Question

Evaluate the following:

`int (x^2"d"x)/(x^4 - x^2 - 12)`

Answer 1

Let I = `int (x^2"d"x)/(x^4 - x^2 - 12)`

= `int x^2/(x^4 - 4x^2 + 3x^2 - 12) "d"x`

= `int x^2/(x^2(x^2 - 4) + 3(x^2 - 4)) "d"x`

= `int x^2/((x^2 - 4)(x^2 + 3)) "d"x`

Put x² = t for the purpose of partial fraction.

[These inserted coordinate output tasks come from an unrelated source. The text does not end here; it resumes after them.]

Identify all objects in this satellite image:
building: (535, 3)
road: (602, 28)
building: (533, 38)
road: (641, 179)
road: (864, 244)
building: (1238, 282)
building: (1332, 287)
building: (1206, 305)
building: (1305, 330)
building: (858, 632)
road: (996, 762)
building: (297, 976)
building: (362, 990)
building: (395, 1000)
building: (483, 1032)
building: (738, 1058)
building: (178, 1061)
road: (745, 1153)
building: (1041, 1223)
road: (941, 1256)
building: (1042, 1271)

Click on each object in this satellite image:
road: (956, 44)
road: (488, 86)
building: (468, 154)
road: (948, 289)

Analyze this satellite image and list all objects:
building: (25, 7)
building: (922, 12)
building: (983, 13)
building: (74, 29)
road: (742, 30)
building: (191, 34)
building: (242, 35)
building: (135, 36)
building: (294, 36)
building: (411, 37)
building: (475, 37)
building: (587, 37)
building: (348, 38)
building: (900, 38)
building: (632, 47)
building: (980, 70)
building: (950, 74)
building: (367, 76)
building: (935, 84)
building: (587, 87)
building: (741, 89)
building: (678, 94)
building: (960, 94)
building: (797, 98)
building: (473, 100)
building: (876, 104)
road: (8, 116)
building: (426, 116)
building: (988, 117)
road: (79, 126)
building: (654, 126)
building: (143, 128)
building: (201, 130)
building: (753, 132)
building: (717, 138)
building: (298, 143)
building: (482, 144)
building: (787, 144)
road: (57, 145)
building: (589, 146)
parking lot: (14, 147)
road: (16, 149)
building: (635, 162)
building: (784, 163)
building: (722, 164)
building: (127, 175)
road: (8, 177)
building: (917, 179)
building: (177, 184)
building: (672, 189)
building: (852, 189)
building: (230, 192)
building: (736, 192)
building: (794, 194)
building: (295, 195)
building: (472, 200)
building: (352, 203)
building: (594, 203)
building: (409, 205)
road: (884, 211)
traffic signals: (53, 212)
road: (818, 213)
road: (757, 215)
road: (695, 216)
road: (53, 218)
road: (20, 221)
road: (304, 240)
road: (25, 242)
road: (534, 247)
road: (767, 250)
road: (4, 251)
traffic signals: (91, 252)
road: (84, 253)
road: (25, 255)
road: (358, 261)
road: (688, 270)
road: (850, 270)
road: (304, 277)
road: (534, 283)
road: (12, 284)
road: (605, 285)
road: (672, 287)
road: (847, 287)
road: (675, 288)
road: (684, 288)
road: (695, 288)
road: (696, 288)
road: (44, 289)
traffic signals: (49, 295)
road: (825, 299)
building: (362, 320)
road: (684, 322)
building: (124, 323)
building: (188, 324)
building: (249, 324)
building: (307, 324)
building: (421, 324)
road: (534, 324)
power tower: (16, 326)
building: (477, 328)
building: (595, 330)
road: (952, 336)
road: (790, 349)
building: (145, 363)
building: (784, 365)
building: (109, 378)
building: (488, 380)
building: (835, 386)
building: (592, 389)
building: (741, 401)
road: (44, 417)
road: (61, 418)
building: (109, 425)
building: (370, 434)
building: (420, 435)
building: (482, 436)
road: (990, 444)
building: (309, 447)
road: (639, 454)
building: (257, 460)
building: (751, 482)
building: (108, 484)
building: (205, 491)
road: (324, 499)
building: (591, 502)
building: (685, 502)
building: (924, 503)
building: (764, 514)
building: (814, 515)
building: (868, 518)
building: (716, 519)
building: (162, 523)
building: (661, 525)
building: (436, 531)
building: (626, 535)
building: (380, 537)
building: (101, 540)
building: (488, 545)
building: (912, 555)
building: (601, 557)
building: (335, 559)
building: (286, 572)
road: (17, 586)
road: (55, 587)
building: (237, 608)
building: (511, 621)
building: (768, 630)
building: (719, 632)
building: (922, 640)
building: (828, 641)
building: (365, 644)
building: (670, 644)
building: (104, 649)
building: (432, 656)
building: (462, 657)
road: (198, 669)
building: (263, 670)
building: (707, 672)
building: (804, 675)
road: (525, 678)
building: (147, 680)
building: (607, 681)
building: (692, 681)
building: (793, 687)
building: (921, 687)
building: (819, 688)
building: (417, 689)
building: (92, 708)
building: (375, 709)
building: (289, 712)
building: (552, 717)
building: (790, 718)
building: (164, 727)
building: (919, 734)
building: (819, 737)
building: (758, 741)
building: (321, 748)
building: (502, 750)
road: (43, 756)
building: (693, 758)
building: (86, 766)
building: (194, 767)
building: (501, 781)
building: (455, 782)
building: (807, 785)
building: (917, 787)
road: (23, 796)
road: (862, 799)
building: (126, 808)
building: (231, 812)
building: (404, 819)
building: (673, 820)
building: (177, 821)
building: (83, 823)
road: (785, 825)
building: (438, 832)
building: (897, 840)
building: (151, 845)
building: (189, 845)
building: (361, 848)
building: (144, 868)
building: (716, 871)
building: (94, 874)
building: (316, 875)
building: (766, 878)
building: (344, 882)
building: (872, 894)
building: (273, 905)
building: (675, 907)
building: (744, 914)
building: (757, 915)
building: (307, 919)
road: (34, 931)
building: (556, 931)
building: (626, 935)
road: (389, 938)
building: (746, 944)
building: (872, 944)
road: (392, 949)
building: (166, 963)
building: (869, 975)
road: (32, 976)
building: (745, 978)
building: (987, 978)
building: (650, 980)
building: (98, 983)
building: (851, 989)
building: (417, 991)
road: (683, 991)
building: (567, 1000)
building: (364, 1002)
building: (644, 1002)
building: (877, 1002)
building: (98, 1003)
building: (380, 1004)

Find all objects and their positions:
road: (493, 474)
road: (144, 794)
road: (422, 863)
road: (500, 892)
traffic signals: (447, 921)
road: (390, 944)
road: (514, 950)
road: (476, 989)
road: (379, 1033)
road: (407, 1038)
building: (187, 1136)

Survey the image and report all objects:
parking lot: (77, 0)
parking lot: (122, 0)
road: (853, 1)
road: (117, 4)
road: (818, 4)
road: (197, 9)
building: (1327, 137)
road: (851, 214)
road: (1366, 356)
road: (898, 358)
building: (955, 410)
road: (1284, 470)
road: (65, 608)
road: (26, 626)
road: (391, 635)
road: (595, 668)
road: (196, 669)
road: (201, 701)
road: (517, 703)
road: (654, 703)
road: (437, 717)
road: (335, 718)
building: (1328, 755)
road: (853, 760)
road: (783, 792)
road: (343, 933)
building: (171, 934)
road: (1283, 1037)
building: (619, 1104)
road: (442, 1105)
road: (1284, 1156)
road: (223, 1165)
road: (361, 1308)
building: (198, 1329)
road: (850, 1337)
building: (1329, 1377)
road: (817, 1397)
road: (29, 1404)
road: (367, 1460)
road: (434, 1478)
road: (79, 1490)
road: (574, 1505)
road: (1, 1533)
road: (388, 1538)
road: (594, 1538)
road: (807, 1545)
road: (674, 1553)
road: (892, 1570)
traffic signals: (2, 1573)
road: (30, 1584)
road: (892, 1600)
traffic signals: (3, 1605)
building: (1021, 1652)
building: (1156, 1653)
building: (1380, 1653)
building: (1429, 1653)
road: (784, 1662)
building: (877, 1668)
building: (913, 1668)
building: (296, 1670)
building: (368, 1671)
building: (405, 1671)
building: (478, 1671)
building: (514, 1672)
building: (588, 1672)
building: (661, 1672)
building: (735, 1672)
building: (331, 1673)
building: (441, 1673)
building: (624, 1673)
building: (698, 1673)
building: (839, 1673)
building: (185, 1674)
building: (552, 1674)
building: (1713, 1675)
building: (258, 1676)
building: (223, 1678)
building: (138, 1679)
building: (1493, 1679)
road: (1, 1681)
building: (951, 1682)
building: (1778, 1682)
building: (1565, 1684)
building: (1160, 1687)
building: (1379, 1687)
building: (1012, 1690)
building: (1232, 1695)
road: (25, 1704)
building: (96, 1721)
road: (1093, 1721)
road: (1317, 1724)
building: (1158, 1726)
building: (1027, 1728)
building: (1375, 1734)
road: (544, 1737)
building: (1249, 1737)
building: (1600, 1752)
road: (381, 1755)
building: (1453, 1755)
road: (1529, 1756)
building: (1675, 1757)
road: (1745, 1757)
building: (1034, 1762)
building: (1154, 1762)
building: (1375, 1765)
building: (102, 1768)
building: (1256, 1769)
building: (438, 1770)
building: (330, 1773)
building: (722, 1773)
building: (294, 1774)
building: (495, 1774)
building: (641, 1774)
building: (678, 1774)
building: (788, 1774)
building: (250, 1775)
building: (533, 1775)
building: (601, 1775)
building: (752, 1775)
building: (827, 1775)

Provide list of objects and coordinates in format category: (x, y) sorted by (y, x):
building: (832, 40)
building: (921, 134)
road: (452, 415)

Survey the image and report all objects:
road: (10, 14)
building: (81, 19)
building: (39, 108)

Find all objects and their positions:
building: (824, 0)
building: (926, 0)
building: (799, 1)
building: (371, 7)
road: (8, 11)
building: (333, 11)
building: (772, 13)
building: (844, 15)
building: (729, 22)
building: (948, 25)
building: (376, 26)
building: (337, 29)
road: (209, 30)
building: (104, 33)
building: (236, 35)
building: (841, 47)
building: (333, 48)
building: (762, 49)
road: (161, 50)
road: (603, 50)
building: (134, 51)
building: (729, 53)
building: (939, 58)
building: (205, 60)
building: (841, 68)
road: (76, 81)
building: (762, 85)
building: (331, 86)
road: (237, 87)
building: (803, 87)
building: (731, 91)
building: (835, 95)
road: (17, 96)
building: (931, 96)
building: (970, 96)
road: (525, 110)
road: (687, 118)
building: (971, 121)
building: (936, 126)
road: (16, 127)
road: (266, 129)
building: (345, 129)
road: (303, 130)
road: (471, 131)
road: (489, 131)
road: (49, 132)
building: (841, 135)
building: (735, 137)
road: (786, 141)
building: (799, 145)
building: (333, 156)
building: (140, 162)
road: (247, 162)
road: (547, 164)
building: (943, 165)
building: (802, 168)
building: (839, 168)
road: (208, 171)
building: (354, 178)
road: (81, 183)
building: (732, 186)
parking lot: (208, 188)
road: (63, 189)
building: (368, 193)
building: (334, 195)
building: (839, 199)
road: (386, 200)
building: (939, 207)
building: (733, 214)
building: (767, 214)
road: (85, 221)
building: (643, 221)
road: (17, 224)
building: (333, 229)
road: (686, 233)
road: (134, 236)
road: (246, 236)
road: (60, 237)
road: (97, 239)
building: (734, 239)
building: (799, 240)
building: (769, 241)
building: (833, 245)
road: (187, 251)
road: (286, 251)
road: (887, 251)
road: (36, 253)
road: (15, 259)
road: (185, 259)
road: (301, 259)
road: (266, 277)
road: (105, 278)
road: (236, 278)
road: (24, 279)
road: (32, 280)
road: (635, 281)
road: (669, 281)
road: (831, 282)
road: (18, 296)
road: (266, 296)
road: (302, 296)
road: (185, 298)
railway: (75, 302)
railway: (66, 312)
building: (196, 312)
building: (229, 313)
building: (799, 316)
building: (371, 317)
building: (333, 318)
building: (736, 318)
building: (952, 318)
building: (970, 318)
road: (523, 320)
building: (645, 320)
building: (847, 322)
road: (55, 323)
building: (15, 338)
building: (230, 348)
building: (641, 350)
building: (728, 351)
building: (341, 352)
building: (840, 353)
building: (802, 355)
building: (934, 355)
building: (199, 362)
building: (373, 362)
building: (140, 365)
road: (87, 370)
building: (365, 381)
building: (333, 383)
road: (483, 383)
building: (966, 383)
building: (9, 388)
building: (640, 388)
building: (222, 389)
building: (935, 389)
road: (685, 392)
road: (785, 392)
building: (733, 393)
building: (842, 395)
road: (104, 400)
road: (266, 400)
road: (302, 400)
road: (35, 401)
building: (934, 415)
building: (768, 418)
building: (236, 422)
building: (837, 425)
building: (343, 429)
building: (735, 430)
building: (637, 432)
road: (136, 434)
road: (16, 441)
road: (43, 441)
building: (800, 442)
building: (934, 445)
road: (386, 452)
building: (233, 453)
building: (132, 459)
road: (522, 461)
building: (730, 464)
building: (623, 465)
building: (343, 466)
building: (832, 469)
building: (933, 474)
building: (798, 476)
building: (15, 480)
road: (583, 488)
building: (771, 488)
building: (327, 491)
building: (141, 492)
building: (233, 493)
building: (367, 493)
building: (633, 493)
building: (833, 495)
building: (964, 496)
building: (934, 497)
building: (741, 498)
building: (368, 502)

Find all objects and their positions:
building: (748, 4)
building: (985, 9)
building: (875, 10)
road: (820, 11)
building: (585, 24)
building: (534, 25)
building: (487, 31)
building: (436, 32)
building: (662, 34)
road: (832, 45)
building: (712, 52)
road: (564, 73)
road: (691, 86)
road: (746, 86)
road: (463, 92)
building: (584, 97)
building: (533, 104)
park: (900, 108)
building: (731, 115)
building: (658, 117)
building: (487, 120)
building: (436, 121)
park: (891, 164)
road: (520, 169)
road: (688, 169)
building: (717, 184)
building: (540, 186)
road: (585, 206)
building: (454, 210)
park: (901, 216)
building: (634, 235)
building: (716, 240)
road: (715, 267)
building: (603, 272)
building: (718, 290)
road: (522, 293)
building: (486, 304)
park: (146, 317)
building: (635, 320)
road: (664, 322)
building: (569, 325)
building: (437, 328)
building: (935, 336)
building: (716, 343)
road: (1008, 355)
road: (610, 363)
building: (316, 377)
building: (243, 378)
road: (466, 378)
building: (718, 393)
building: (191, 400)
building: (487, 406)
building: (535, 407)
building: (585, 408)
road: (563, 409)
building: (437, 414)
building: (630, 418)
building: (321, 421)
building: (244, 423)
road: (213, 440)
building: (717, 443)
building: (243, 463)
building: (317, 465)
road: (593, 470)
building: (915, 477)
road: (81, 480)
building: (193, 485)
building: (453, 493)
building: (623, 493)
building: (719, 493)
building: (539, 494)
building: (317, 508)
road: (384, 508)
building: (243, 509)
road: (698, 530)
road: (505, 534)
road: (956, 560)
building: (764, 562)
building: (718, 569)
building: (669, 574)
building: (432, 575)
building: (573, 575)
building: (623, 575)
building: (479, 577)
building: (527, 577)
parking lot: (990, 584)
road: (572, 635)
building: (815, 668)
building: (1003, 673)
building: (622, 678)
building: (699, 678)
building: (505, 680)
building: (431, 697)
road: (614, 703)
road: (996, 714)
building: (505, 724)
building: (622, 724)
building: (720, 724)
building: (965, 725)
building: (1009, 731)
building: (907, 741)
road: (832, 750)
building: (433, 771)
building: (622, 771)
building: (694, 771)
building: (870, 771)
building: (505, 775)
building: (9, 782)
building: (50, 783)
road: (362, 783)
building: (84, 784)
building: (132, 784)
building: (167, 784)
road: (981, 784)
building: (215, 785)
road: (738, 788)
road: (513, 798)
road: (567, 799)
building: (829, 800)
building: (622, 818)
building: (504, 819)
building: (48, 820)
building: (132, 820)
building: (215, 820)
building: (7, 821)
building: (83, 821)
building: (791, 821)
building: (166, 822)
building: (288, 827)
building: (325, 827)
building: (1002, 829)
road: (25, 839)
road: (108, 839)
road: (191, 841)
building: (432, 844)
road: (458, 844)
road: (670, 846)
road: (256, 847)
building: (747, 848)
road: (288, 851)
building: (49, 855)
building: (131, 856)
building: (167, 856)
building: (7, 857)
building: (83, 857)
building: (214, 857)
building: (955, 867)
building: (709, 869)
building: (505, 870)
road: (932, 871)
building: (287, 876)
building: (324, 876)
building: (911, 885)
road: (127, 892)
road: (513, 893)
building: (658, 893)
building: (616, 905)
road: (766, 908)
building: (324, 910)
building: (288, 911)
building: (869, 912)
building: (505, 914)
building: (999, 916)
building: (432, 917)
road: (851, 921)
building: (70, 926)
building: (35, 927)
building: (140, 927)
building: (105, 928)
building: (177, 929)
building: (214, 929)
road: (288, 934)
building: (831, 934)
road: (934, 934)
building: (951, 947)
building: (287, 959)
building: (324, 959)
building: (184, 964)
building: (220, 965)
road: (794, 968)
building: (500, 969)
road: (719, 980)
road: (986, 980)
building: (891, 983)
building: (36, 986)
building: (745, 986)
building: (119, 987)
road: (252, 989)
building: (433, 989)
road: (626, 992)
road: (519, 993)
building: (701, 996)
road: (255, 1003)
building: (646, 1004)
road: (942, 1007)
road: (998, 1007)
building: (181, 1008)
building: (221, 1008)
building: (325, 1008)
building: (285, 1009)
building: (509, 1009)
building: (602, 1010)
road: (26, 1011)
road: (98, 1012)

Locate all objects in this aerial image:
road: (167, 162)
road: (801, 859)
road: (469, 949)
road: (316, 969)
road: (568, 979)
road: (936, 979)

We get `"t"/(("t" - 4)("t" + 3))`

Let `"t"/(("t" - 4)("t" + 3)) = "A"/("t" - 4) + "B"/("t" + 3)` .....[where A and B are arbitrary constants]

`"t"/(("t" - 4)("t" + 3)) = ("A"("t" + 3) + "B"("t" - 4))/(("t" - 4)("t" + 3))`

⇒ t = At + 3A + Bt – 4B

Comparing the like terms, we get

A + B = 1 and 3A – 4B = 0

⇒ 3A = 4B

∴ A = `4/3 "B"`

Now `4/3 "B" + "B"` = 1

`7/3 "B"` = 1

∴ B = `3/7` and A = `4/3 xx 3/7 = 4/7`

So, A = `4/7` and B = `3/7`

∴ `int x^2/((x^2 - 4)(x^2 + 3)) "d"x`

= `4/7 int 1/(x^2 - 4)  "d"x + 3/7 int 1/(x^2 + 3)  "d"x`

= `4/7 int 1/(x^2 - (2)^2) "d"x + 3/7 int 1/(x^2 + (sqrt(3)^2)  "d"x`

= `4/7 xx 1/(2 xx 2) log|(x - 2)/(x + 2)| + 3/7 xx 1/sqrt(3) tan^-1  x/sqrt(3)`

= `1/7 log |(x - 2)/(x + 2)| + sqrt(3)/7 tan^-1 x/sqrt(3) + "C"`

Hence, I = `1/7 log |(x - 2)/(x + 2)| + sqrt(3)/7 tan^-1  x/sqrt(3) + "C"`.